● Exercise brief:
Your task is to copy every line of the entries that contains "wondering".

● Available data:
⁂
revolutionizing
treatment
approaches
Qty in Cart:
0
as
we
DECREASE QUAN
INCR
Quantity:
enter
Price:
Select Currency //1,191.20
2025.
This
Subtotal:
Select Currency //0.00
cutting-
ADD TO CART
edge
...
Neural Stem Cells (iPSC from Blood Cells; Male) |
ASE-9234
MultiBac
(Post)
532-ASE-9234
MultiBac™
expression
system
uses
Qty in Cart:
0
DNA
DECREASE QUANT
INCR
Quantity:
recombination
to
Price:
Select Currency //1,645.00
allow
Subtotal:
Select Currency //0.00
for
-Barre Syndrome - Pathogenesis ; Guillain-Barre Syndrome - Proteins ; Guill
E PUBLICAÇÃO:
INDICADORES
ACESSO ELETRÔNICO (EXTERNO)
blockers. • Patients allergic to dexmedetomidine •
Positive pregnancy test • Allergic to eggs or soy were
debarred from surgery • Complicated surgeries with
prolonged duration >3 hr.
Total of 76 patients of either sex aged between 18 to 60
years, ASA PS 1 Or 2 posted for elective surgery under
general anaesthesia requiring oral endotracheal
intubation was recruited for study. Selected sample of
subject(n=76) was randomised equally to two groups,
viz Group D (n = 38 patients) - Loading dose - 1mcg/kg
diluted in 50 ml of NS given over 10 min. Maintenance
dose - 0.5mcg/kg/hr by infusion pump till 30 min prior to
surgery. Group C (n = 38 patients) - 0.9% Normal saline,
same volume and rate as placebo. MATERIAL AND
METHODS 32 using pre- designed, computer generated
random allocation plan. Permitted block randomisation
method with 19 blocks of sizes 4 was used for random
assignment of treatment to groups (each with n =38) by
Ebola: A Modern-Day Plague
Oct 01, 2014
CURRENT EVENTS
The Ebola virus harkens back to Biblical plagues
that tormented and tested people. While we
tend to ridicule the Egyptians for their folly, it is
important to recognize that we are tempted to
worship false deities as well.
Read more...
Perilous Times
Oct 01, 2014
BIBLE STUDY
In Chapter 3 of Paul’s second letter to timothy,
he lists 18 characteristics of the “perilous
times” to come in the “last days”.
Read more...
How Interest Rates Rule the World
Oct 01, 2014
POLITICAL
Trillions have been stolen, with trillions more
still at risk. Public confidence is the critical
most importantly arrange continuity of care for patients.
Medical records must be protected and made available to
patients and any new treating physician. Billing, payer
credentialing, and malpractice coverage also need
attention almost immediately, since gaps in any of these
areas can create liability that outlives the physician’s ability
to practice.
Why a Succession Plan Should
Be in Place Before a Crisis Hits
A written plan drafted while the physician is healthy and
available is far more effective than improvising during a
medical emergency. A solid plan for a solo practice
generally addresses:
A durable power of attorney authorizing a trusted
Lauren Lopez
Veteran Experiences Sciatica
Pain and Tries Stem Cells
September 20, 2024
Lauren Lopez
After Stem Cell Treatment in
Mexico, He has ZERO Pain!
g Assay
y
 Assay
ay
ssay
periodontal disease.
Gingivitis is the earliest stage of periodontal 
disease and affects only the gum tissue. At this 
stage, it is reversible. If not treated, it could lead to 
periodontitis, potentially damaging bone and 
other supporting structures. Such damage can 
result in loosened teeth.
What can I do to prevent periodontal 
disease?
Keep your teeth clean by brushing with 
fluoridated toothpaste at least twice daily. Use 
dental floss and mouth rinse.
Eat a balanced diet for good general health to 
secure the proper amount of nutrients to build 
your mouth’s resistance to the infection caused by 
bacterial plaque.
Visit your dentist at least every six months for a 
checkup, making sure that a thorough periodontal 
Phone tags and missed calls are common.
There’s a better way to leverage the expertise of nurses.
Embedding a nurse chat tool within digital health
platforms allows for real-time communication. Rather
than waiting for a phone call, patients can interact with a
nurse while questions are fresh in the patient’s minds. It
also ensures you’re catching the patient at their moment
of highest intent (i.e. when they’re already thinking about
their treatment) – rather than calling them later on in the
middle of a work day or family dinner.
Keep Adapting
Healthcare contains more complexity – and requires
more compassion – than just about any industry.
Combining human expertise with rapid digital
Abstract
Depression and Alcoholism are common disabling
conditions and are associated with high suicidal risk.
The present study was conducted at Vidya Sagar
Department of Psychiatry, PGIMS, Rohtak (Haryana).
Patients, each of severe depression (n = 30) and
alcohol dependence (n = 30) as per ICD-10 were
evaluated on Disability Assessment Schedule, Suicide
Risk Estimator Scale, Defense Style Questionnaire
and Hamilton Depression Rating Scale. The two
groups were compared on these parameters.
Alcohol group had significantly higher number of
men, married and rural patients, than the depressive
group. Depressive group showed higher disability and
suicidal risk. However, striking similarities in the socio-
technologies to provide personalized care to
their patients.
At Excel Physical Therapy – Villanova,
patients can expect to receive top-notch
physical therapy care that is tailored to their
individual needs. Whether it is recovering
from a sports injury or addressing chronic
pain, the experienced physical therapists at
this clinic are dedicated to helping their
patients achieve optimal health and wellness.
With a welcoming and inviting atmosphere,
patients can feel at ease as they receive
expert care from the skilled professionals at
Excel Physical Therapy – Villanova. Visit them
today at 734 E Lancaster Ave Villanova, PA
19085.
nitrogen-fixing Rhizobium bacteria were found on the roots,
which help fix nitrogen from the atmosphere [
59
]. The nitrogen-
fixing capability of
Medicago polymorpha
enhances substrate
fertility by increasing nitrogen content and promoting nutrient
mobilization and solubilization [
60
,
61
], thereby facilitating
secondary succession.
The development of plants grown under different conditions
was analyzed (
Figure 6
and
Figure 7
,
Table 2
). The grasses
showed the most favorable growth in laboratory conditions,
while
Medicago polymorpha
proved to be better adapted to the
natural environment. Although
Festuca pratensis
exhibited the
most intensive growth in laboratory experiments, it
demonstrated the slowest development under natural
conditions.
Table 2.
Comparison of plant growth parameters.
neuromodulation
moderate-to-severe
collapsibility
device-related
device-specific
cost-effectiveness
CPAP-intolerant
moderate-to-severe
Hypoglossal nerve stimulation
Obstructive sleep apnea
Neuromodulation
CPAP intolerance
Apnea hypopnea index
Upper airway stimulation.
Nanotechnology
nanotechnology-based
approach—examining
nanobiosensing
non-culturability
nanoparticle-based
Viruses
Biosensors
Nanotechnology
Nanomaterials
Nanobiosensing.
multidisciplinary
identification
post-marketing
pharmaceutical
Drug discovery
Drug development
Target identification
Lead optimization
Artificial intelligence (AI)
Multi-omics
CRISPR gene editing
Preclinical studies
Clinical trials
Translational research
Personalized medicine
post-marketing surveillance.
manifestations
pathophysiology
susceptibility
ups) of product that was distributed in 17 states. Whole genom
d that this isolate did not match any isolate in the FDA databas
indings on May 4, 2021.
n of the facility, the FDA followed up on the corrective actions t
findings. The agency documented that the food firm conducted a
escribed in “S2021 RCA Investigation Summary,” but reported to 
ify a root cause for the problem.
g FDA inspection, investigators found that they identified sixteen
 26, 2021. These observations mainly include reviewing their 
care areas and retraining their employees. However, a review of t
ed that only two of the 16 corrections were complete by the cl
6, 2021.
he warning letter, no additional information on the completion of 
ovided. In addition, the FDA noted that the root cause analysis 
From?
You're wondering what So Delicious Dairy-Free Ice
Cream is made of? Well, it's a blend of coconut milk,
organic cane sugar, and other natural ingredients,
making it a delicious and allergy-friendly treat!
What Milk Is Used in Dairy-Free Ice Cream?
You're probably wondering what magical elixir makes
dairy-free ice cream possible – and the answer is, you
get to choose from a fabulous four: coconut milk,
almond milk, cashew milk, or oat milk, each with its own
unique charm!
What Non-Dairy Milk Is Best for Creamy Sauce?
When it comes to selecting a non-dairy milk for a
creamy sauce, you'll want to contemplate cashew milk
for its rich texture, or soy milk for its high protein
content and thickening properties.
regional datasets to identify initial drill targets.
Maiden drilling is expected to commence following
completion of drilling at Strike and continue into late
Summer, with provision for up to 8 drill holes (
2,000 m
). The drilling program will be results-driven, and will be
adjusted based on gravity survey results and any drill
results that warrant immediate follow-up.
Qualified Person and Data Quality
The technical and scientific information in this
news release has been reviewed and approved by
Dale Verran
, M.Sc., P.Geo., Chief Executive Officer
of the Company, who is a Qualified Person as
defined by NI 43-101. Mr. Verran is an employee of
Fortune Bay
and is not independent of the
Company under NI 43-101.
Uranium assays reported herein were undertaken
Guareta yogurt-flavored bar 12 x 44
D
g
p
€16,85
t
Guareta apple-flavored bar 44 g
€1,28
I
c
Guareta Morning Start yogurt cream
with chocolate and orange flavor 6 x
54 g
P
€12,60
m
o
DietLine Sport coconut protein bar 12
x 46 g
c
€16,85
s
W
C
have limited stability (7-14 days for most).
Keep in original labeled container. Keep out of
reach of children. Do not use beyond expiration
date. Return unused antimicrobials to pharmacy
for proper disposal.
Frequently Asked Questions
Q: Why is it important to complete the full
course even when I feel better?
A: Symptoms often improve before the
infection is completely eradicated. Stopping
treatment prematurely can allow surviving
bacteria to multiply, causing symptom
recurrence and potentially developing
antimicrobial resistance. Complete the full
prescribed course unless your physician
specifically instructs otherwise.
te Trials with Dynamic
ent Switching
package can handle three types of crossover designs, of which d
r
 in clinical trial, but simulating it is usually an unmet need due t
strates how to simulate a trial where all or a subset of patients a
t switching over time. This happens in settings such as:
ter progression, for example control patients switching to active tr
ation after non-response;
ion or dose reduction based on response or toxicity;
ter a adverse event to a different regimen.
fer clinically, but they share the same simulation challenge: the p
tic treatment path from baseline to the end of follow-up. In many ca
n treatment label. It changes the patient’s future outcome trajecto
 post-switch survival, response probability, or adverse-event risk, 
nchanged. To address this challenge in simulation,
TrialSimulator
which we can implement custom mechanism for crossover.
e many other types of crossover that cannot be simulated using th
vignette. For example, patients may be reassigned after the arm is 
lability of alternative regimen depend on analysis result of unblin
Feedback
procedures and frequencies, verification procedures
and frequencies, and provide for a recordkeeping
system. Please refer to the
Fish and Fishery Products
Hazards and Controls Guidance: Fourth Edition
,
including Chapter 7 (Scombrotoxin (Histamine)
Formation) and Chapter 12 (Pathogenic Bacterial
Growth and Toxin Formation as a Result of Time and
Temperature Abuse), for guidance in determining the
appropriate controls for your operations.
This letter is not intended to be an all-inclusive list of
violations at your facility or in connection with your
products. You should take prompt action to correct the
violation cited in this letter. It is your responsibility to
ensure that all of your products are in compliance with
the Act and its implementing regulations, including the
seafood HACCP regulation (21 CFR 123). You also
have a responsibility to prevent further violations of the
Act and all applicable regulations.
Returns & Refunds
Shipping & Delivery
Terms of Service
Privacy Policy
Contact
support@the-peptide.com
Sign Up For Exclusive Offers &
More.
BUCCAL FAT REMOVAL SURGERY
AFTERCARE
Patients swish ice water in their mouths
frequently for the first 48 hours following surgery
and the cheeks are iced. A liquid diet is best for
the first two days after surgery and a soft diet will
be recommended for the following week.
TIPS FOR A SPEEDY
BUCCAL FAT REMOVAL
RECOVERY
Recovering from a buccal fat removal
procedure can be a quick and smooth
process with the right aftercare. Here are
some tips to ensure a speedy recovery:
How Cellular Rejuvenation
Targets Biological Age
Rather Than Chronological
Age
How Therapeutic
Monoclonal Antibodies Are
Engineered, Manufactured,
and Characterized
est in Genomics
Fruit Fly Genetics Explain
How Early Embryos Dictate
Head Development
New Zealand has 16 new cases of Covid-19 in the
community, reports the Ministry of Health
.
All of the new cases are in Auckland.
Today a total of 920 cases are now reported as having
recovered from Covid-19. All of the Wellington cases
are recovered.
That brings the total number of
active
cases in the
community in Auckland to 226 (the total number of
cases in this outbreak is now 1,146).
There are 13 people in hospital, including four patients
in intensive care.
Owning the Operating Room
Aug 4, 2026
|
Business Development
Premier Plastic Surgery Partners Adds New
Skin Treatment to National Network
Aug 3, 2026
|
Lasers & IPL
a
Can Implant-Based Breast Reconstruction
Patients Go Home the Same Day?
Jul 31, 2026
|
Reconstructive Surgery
⁂
● Reply to the task:
You're wondering what So Delicious Dairy-Free Ice
You're probably wondering what magical elixir makes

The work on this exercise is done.